[Dataset entries]
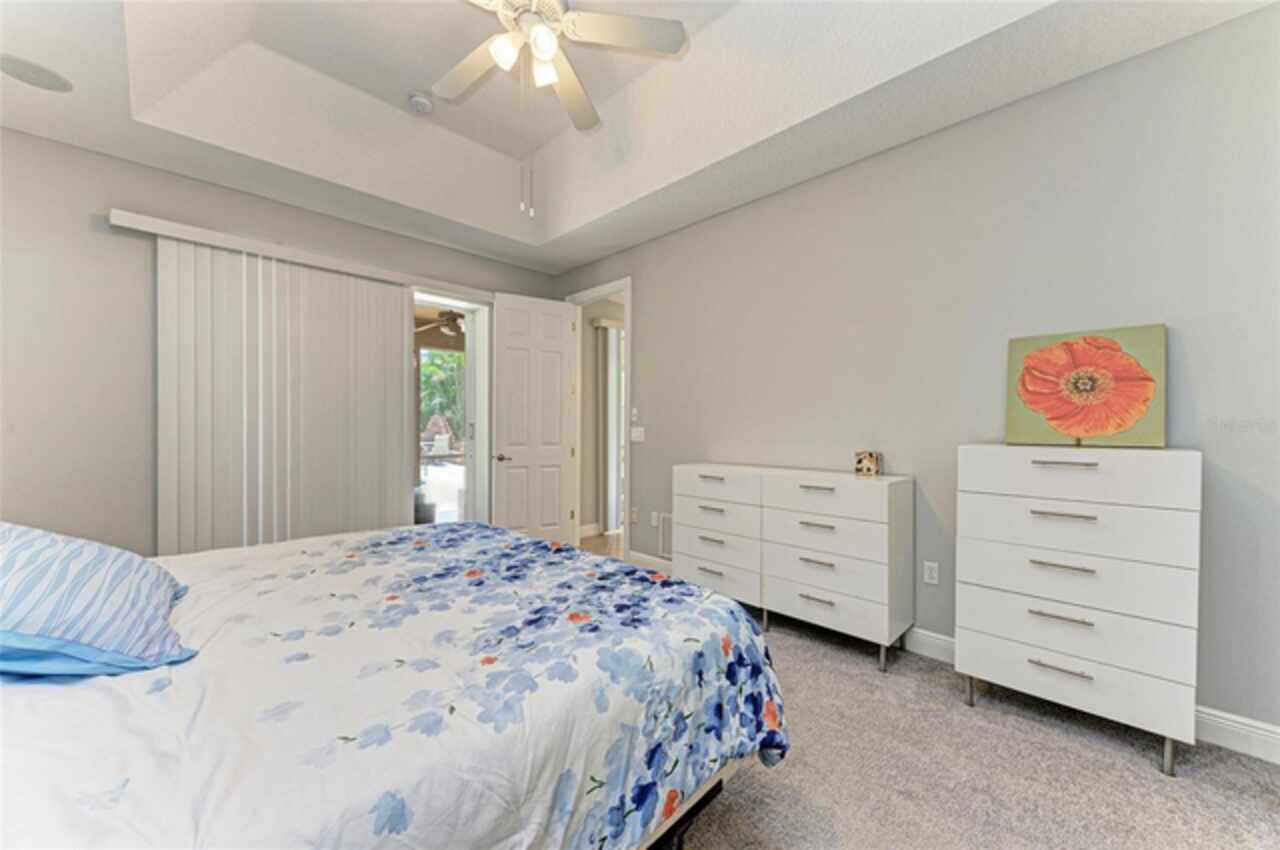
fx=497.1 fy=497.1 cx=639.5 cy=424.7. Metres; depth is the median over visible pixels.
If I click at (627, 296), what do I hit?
door frame
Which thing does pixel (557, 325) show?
door
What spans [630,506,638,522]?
wall socket
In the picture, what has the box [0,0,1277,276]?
ceiling
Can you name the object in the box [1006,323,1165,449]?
flower painting
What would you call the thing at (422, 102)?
smoke detector
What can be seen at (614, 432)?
vertical blind
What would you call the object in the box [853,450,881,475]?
decorative box
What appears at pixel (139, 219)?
blind valance
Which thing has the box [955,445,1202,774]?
chest of drawers
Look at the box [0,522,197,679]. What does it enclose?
pillow
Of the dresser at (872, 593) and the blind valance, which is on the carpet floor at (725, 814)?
the dresser at (872, 593)
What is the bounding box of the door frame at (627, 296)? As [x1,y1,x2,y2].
[566,279,631,562]
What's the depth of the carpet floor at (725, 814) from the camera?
1.72 m
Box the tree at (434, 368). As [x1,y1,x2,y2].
[418,348,463,437]
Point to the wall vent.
(665, 531)
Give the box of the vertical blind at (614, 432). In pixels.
[594,322,622,535]
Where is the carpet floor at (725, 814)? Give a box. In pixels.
[677,598,1279,849]
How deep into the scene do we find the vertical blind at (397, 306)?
3.29 m
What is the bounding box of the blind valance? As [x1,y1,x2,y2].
[111,210,495,302]
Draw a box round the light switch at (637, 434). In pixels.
[630,426,645,442]
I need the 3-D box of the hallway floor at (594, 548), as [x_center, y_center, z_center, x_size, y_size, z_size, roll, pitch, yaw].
[0.493,1.234,5.468,2.486,0.096,2.737,1,1,45]
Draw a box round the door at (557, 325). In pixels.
[491,290,578,543]
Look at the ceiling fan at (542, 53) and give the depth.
2.06 m
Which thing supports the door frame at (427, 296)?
in the left wall at (26, 137)
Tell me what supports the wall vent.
attached to the right wall at (647, 283)
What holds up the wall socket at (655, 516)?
attached to the right wall at (647, 283)
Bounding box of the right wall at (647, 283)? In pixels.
[546,4,1278,753]
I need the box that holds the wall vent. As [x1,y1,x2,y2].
[658,513,672,559]
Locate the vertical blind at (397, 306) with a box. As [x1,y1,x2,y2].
[155,235,412,553]
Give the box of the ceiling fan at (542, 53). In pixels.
[433,0,688,218]
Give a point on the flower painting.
(1123, 425)
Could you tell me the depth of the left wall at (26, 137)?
2.79 m
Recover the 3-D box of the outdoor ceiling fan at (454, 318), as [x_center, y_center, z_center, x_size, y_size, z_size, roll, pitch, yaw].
[-2.254,-1.321,6.153,1.110,0.389,1.114,1,1,45]
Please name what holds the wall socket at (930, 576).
attached to the right wall at (647, 283)
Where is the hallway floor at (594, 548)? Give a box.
[579,531,622,559]
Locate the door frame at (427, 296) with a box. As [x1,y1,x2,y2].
[411,288,492,526]
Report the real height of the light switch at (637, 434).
0.117 m
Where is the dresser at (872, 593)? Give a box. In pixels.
[672,463,912,672]
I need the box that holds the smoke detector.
[407,92,432,114]
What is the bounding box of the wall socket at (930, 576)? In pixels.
[922,560,939,585]
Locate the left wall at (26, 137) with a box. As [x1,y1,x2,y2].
[0,128,558,555]
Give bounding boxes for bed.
[0,521,788,849]
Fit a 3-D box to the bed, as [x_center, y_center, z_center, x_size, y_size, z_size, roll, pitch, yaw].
[-1.029,0.622,1.386,2.112,1.200,2.436,1,1,45]
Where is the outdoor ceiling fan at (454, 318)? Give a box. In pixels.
[414,309,465,336]
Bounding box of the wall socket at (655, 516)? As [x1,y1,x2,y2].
[650,510,659,526]
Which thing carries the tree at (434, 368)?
on the ground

* **Your objective**
All of the records need to be reproduced exactly, with each picture omitted.

* **Result of the exercise**
fx=497.1 fy=497.1 cx=639.5 cy=424.7. Metres; depth is the median over visible pixels.
If I click at (627, 296), what do I hit?
door frame
Which thing does pixel (557, 325) show?
door
What spans [630,506,638,522]?
wall socket
In the picture, what has the box [0,0,1277,276]?
ceiling
Can you name the object in the box [1006,323,1165,449]?
flower painting
What would you call the thing at (422, 102)?
smoke detector
What can be seen at (614, 432)?
vertical blind
What would you call the object in the box [853,450,881,475]?
decorative box
What appears at pixel (139, 219)?
blind valance
Which thing has the box [955,445,1202,774]?
chest of drawers
Look at the box [0,522,197,679]. What does it enclose?
pillow
Of the dresser at (872, 593) and the blind valance, which is on the carpet floor at (725, 814)?
the dresser at (872, 593)
What is the bounding box of the door frame at (627, 296)? As [x1,y1,x2,y2].
[566,279,631,562]
What's the depth of the carpet floor at (725, 814) from the camera?
1.72 m
Box the tree at (434, 368). As [x1,y1,x2,y2].
[418,348,463,437]
Point to the wall vent.
(665, 531)
Give the box of the vertical blind at (614, 432). In pixels.
[594,322,622,535]
Where is the carpet floor at (725, 814)? Give a box. In pixels.
[677,598,1279,849]
How deep into the scene do we find the vertical blind at (397, 306)?
3.29 m
What is the bounding box of the blind valance? As [x1,y1,x2,y2].
[111,210,495,302]
Draw a box round the light switch at (637, 434). In pixels.
[630,426,645,442]
I need the 3-D box of the hallway floor at (594, 548), as [x_center, y_center, z_center, x_size, y_size, z_size, roll, pitch, yaw].
[0.493,1.234,5.468,2.486,0.096,2.737,1,1,45]
Draw a box round the door at (557, 325). In pixels.
[491,290,578,543]
Look at the ceiling fan at (542, 53) and give the depth.
2.06 m
Which thing supports the door frame at (427, 296)?
in the left wall at (26, 137)
Tell me what supports the wall vent.
attached to the right wall at (647, 283)
What holds up the wall socket at (655, 516)?
attached to the right wall at (647, 283)
Bounding box of the right wall at (647, 283)? In pixels.
[546,4,1278,753]
I need the box that holds the wall vent. As [x1,y1,x2,y2].
[658,513,672,559]
Locate the vertical blind at (397, 306) with a box. As [x1,y1,x2,y2].
[155,235,412,553]
Give the box of the ceiling fan at (542, 53). In pixels.
[433,0,688,218]
Give a point on the flower painting.
(1123, 425)
Could you tell me the depth of the left wall at (26, 137)?
2.79 m
Recover the 3-D box of the outdoor ceiling fan at (454, 318), as [x_center, y_center, z_center, x_size, y_size, z_size, roll, pitch, yaw].
[-2.254,-1.321,6.153,1.110,0.389,1.114,1,1,45]
Please name what holds the wall socket at (930, 576).
attached to the right wall at (647, 283)
Where is the hallway floor at (594, 548)? Give a box.
[579,531,622,559]
Locate the door frame at (427, 296) with a box. As [x1,y1,x2,y2].
[411,288,492,526]
Report the real height of the light switch at (637, 434).
0.117 m
Where is the dresser at (872, 593)? Give a box. In pixels.
[672,463,912,672]
I need the box that holds the smoke detector.
[407,92,432,114]
What is the bounding box of the wall socket at (930, 576)? In pixels.
[922,560,939,585]
Locate the left wall at (26, 137) with a box. As [x1,y1,x2,y2].
[0,128,558,555]
Give bounding boxes for bed.
[0,521,788,849]
Fit a 3-D box to the bed, as [x_center, y_center, z_center, x_size, y_size, z_size, roll, pitch, yaw].
[-1.029,0.622,1.386,2.112,1.200,2.436,1,1,45]
Where is the outdoor ceiling fan at (454, 318)? Give a box. In pixels.
[414,309,465,336]
Bounding box of the wall socket at (655, 516)? As [x1,y1,x2,y2].
[650,510,659,526]
Which thing carries the tree at (434, 368)?
on the ground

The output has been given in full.